As the US Supreme Court prepares to hear a constitutional challenge to the Massachusetts abortion-clinic "buffer zone" law this month, the justices are being reminded that the First Amendment protects more than just a speaker's right to express ideas. It also protects a listener's freedom to hear those ideas. Stifling that freedom near abortion clinics can mean — as 12 women argue, from personal experience, in a compelling friend-of-the-court brief prepared by Carrie Severino of the Judicial Education Project — that individuals in a crisis pregnancy are denied essential information at the moment they may need it most.

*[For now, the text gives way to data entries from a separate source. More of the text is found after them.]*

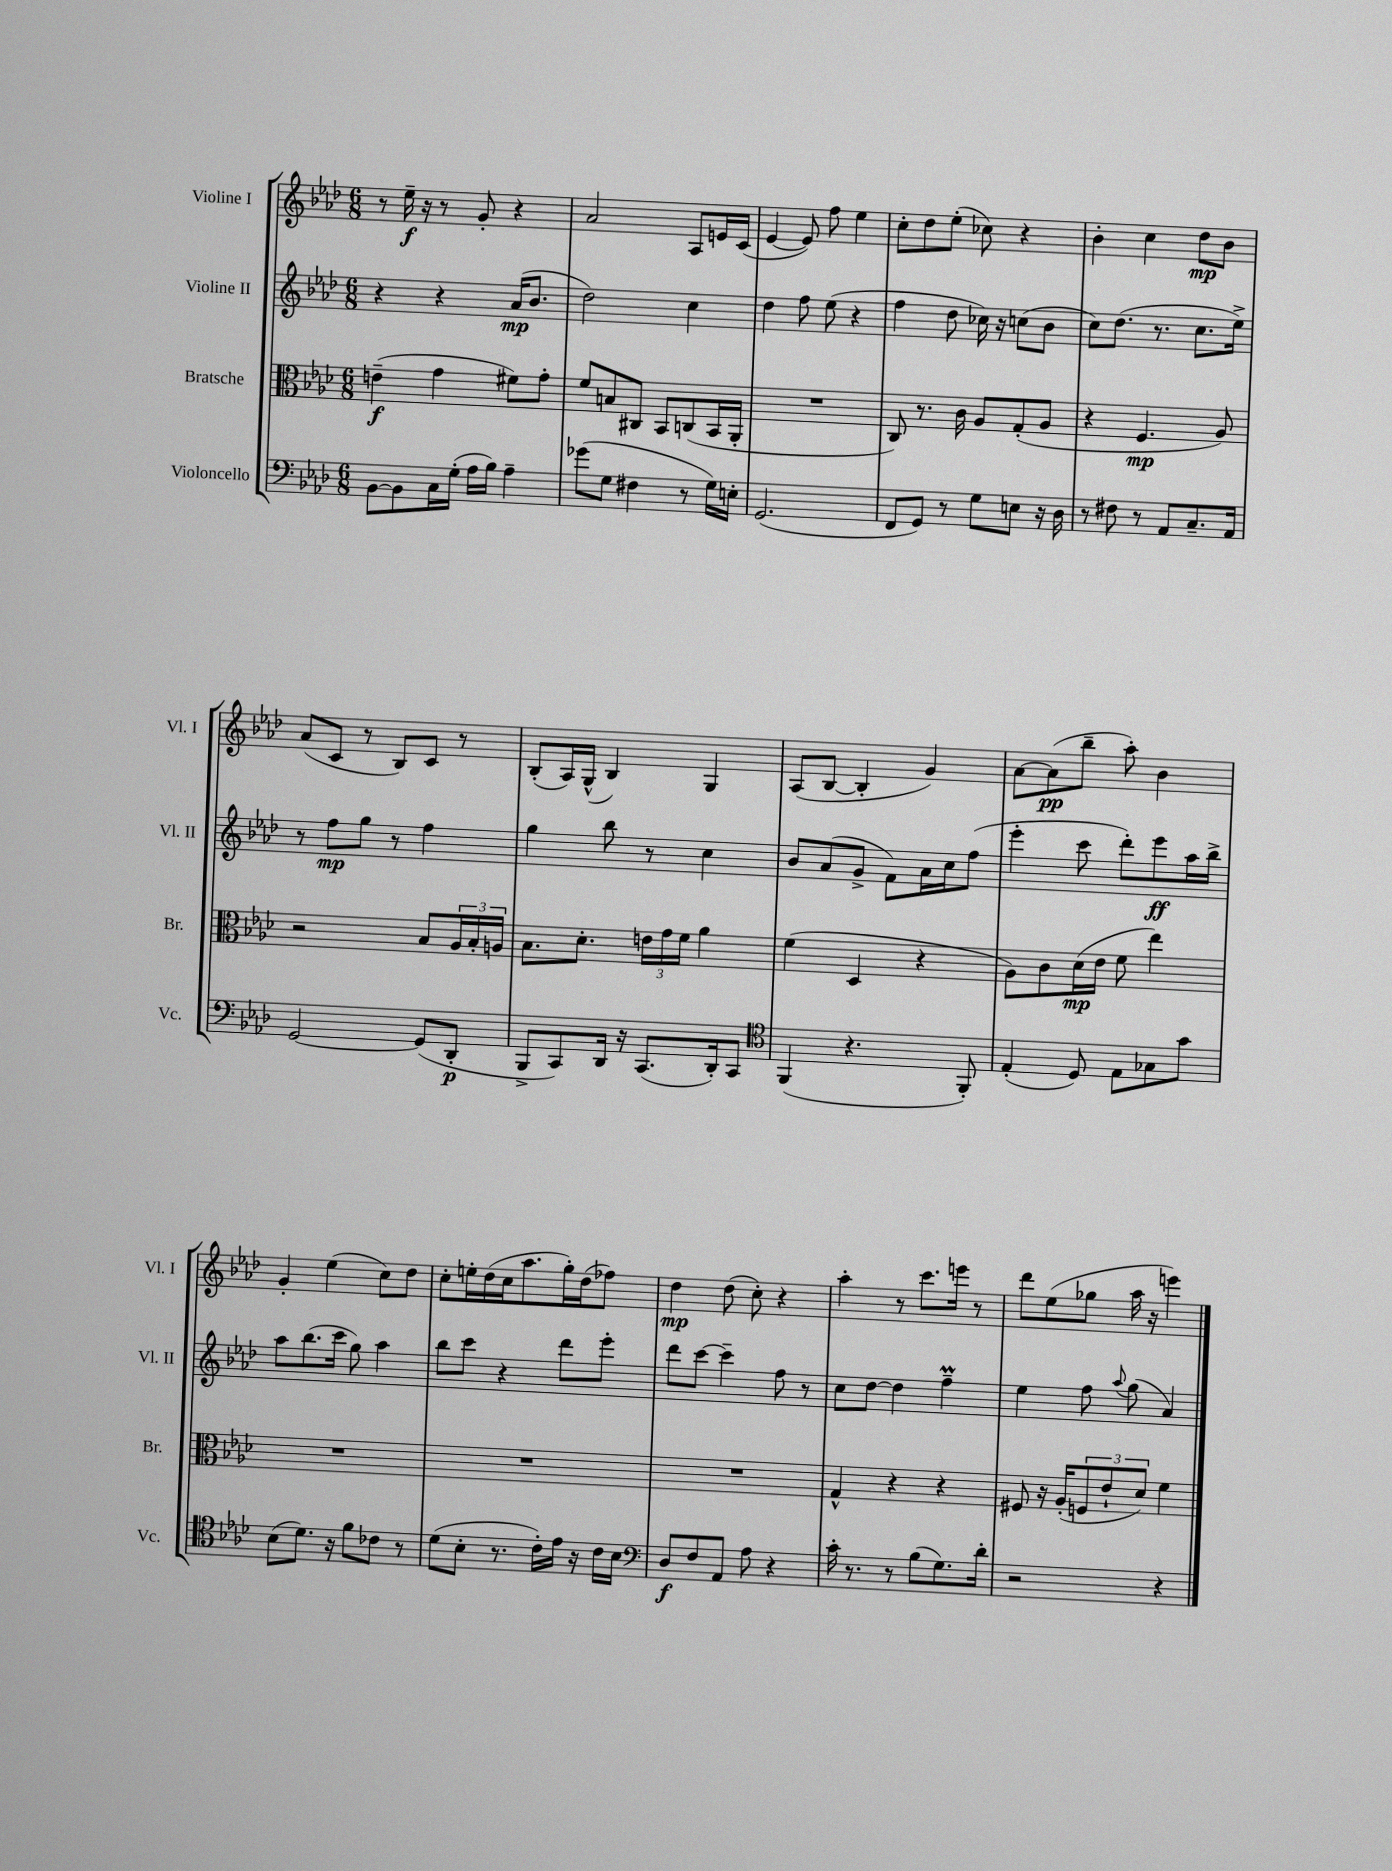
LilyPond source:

<<
\new StaffGroup <<
\new Staff = "s0" \with { instrumentName = "Violine I" shortInstrumentName = "Vl. I" } {
    \clef treble \key aes \major \numericTimeSignature \time 6/8
    r8 ees''16--\f r16 r8 g'8-. r4 |
    aes'2 aes8 e'16 c'16( |
    ees'4~ ees'8) f''8 ees''4 |
    c''8-. des''8 ees''8-.( ces''8) r4 |
    bes'4-. c''4 des''8\mp bes'8 |
    aes'8( c'8 r8 bes8) c'8 r8 |
    bes8-.( aes16) g16-^( bes4) g4 |
    aes8( bes8~ bes4-. g'4) |
    aes'8~ aes'8\pp( bes''8-- aes''8-.) bes'4 |
    g'4-. ees''4( c''8) des''8 |
    c''8-. e''16-. des''16( c''16 aes''8. g''16-.) des''16( fes''8) |
    des''4\mp des''8( c''8-.) r4 |
    aes''4-. r8 c'''8. e'''16 r8 |
    des'''8 ees''8( ges''8 aes''16 r16 e'''4) \bar "|." |
}
\new Staff = "s1" \with { instrumentName = "Violine II" shortInstrumentName = "Vl. II" } {
    \clef treble \key aes \major \numericTimeSignature \time 6/8
    r4 r4 aes'16\mp( bes'8. |
    des''2) c''4 |
    des''4 f''8 ees''8( r4 |
    f''4 des''8 ces''16) r16 c''8( bes'8 |
    c''8) des''8.( r8. c''8. ees''16->) |
    r8 f''8\mp g''8 r8 f''4 |
    g''4 bes''8 r8 c''4 |
    bes'8 aes'8( g'8-> f'8) aes'16 c''16 f''8( |
    ees'''4-. c'''8 des'''8-.) ees'''8\ff aes''16 bes''16-> |
    aes''8 bes''8.( c'''16 g''8) aes''4 |
    bes''8 c'''8 r4 des'''8 ees'''8-. |
    des'''8 c'''8~ c'''4-- f''8 r8 |
    c''8 des''8~ des''4 f''4--\prall |
    ees''4 f''8 \appoggiatura { aes''8 } g''8( aes'4) \bar "|." |
}
\new Staff = "s2" \with { instrumentName = "Bratsche" shortInstrumentName = "Br." } {
    \clef alto \key aes \major \numericTimeSignature \time 6/8
    e'4--\f( g'4 fis'8) g'8-. |
    f'8 b8 cis8 bes,8 c8( bes,16 aes,16-. |
    R2. |
    c8) r8. c'16 aes8 g8-.( aes8 |
    r4 f4.\mp aes8) |
    r2 bes8 \tuplet 3/2 { aes16 bes16-. a16 } |
    bes8. des'8.-. \tuplet 3/2 { e'16 g'16 f'16 } aes'4 |
    f'4( des4 r4 |
    aes8) c'8 des'16\mp( ees'16 f'8 ees''4) |
    R2. |
    R2. |
    R2. |
    g4-^ r4 r4 |
    fis8 r16 aes16-.( \tuplet 3/2 { f8 ees'8-! des'8) } f'4 \bar "|." |
}
\new Staff = "s3" \with { instrumentName = "Violoncello" shortInstrumentName = "Vc." } {
    \clef bass \key aes \major \numericTimeSignature \time 6/8
    bes,8~ bes,8 c16 g16-.( aes16 bes16) aes4-- |
    ges'8( g8 fis4 r8 g16) e16-. |
    g,2.( |
    f,8 g,8) r8 g8 e8 r16 des16 |
    r8 fis8 r8 aes,8 c8.-- aes,16 |
    g,2~ g,8( des,8-.\p |
    bes,,8-> c,8) des,16 r16 c,8.( des,16-.) c,8 |
    \clef tenor f,4( r4. f,8-.) |
    ees4-.( des8) ees8 ges8 g'8 |
    bes8( des'8.) r16 f'8 ces'8 r8 |
    des'8( bes8-. r8. c'16-.) ees'16 r16 c'16 bes16 |
    \clef bass des8\f f8 aes,8 aes8 r4 |
    c'16-. r8. r8 bes8( g8.) des'16-. |
    r2 r4 \bar "|." |
}
>>
>>
\layout { \context { \Score \remove "Bar_number_engraver" } }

There is nothing eccentric about the idea that the Constitution shields the right to receive information. "The dissemination of ideas can accomplish nothing if otherwise willing addressees are not free to receive and consider them," wrote Justice William Brennan in 1965. "It would be a barren marketplace of ideas that had only sellers and no buyers."
But the practical effect of the Massachusetts law, which forces pro-life protesters, advocates, and counselors to stay at least 35 feet away from the entrance to any abortion clinic, is to make a reasonable exchange of ideas extremely difficult, if not impossible. The law, signed by Governor Deval Patrick in 2007, makes no allowance for peaceful or quiet protest. It doesn't permit an individual to simply stand in silence, holding a sign or offering pamphlets. It forbids approaching even a willing listener who would like to hear — who might be desperate to hear — about a realistic alternative to abortion. The 35-foot boundary is marked with paint, and anyone who steps over it can be arrested, prosecuted, and sentenced to as much as 2½ years in prison.